> _WHAT TO WORK ON_
Express the rows below as a Markdown table with two columns, Number and Line, giving each non-blank line its own numbered row. Leave out the blank lines and the pictures.

☆ ☆ ☆ ☆ ☆ ☆ ☆

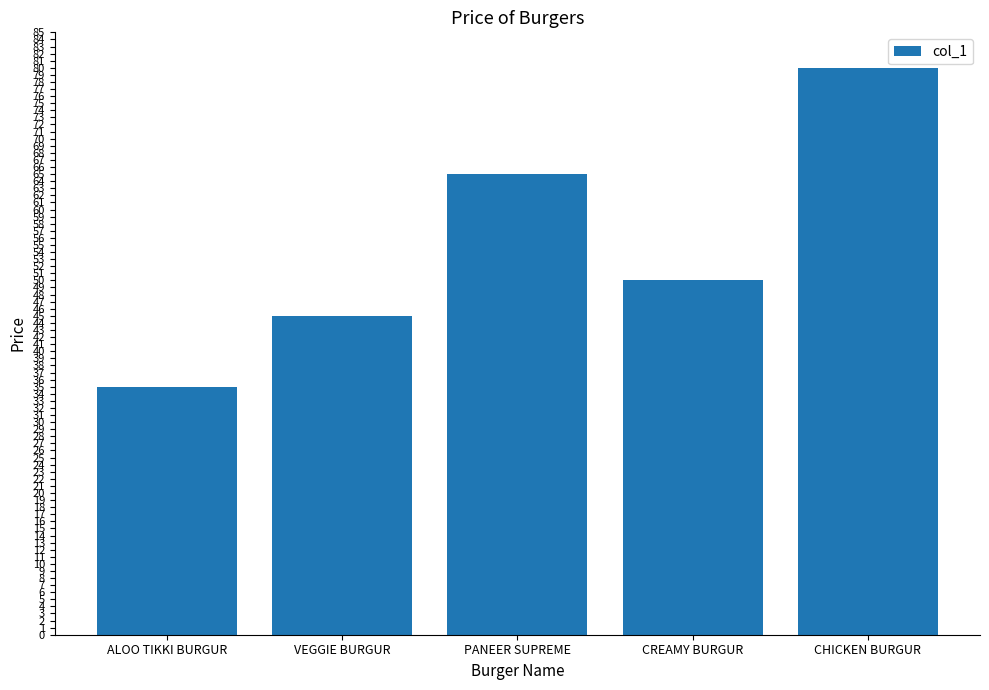

What is the label of the 5th bar from the left?

CHICKEN BURGUR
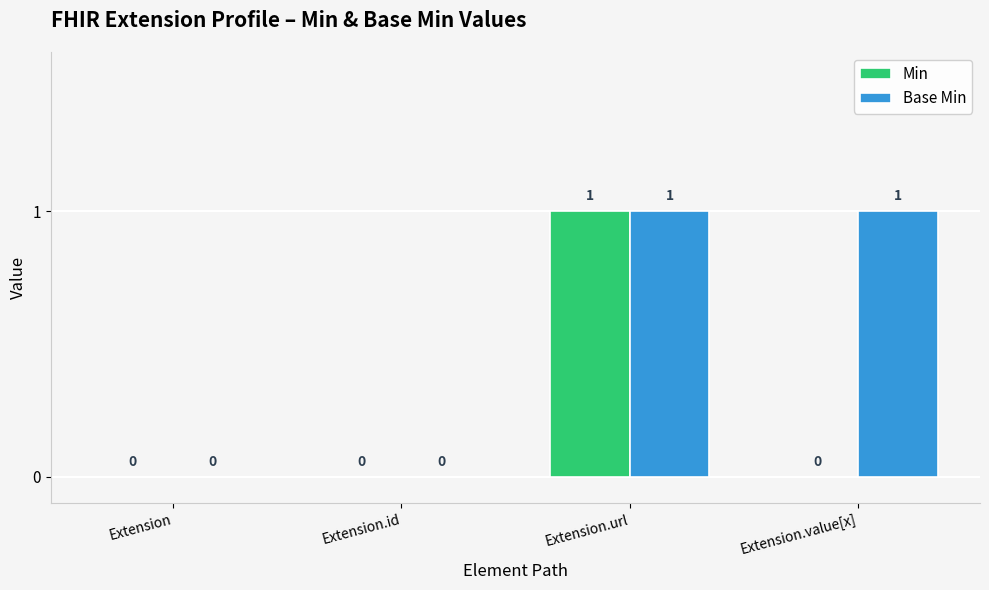

Reading left to right, transcribe all the data shown in this chart.

Min: Extension=0	Extension.id=0	Extension.url=1	Extension.value[x]=0
Base Min: Extension=0	Extension.id=0	Extension.url=1	Extension.value[x]=1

☆ ☆ ☆ ☆ ☆ ☆ ☆

> _RESPONSE BOX_
| Number | Line |
|---|---|
| 1 | What is the label of the 5th bar from the left? |
| 2 | CHICKEN BURGUR |
| 3 | Reading left to right, transcribe all the data shown in this chart. |
| 4 | Min: Extension=0	Extension.id=0	Extension.url=1	Extension.value[x]=0 |
| 5 | Base Min: Extension=0	Extension.id=0	Extension.url=1	Extension.value[x]=1 |